Towards a (Re)Definition of Sustainability: Justin Van Kleeck and Caroline Savery. 4-Caroline
Dear Justin,
You make some very effective arguments! You are right to use my own posts in illustrating your thoughts. Granted, those posts, written toward the end of the Sust Enable project, demonstrate that my original concept of Sust Enable did not pan out because its original assumptions were flawed. Indeed, for other people to have success with living sustainably, they must be gentle, have fun, and go slow… three things that I failed to consider for myself when undertaking the “radical” experiment.
I think the strongest point you make with your last post is the importance of living in a way that honors your own health and wellbeing, not just the Earth’s. This is something that I’ve learned to consider the hard way, through the tribulations of the Sust Enable project (during which I ran up against my own physical limits of hunger, sleeplessness, and stress). I completely agree with that: respect for yourself, as a living being with needs, comes first in making a healthy approach toward respecting the Earth and other living systems.

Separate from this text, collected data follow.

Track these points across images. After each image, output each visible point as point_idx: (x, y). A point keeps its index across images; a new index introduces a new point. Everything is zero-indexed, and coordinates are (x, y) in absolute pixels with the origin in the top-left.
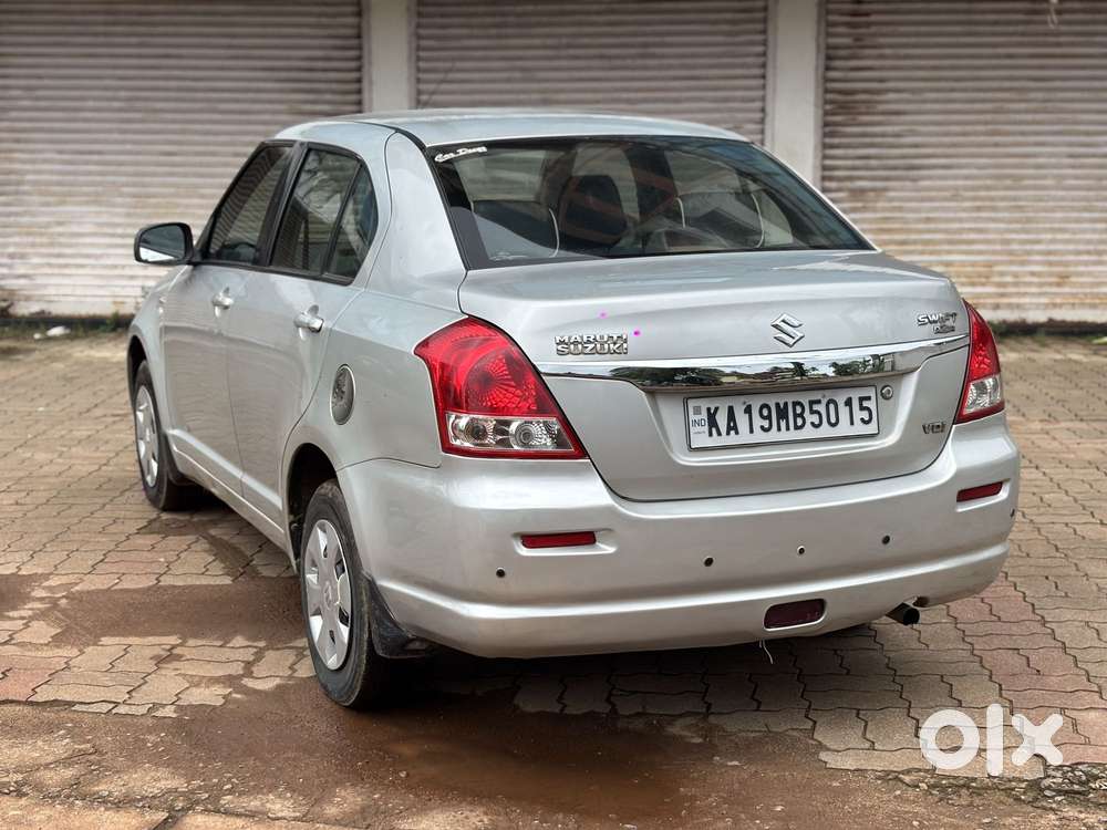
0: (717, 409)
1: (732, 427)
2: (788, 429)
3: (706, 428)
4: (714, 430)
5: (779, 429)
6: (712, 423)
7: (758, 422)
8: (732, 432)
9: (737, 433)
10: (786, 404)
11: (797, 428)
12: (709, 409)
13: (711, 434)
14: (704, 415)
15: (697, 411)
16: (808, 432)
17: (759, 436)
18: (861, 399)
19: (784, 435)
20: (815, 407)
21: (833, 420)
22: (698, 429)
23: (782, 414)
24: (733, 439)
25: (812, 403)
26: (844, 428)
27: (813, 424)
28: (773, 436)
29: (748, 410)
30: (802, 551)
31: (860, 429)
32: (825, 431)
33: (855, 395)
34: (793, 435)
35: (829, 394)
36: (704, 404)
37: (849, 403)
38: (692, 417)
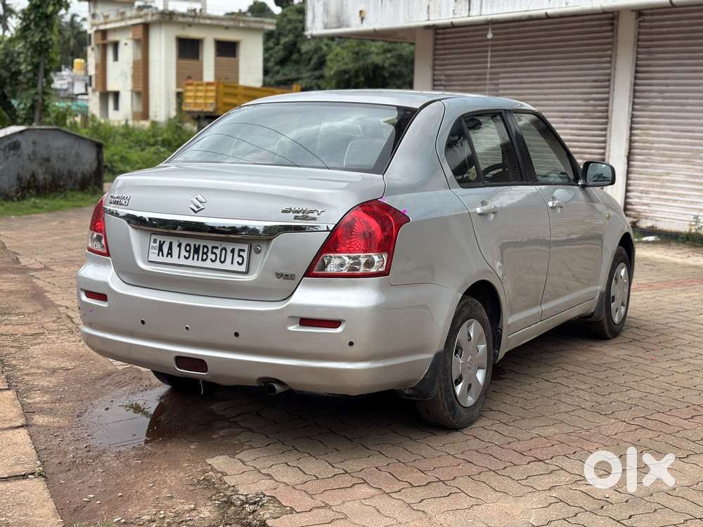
0: (164, 242)
1: (170, 254)
2: (198, 260)
3: (157, 251)
4: (161, 253)
5: (193, 259)
6: (161, 249)
7: (184, 253)
8: (169, 256)
9: (171, 257)
10: (199, 246)
11: (203, 260)
12: (160, 242)
13: (158, 255)
14: (157, 244)
15: (155, 241)
16: (208, 264)
17: (182, 261)
18: (240, 250)
19: (195, 263)
20: (215, 250)
21: (222, 260)
22: (154, 251)
23: (197, 251)
24: (168, 260)
25: (213, 247)
26: (227, 266)
27: (211, 259)
28: (190, 262)
29: (180, 246)
30: (187, 328)
31: (236, 267)
32: (217, 265)
33: (237, 247)
34: (200, 264)
35: (224, 245)
36: (160, 238)
37: (233, 251)
38: (152, 244)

However, I recognize that our level of comfort is learned–it is borrowed from the culture that surrounds us. It is by no means an “absolute” measure of comfort or happiness. Even our very venues for acquiring what you and I need to survive are hugely affected by the culture we were born into. People in Third World and sometimes Second World countries live sustainably every day–and in my experience when visiting Mexico, are considerably happier than the average American. Is this because they have struck a good balance between respecting the natural world and their own personal patterns, in ways that over-worked, over-stressed and over-consumptive Americans can only dream of? It’s a theory.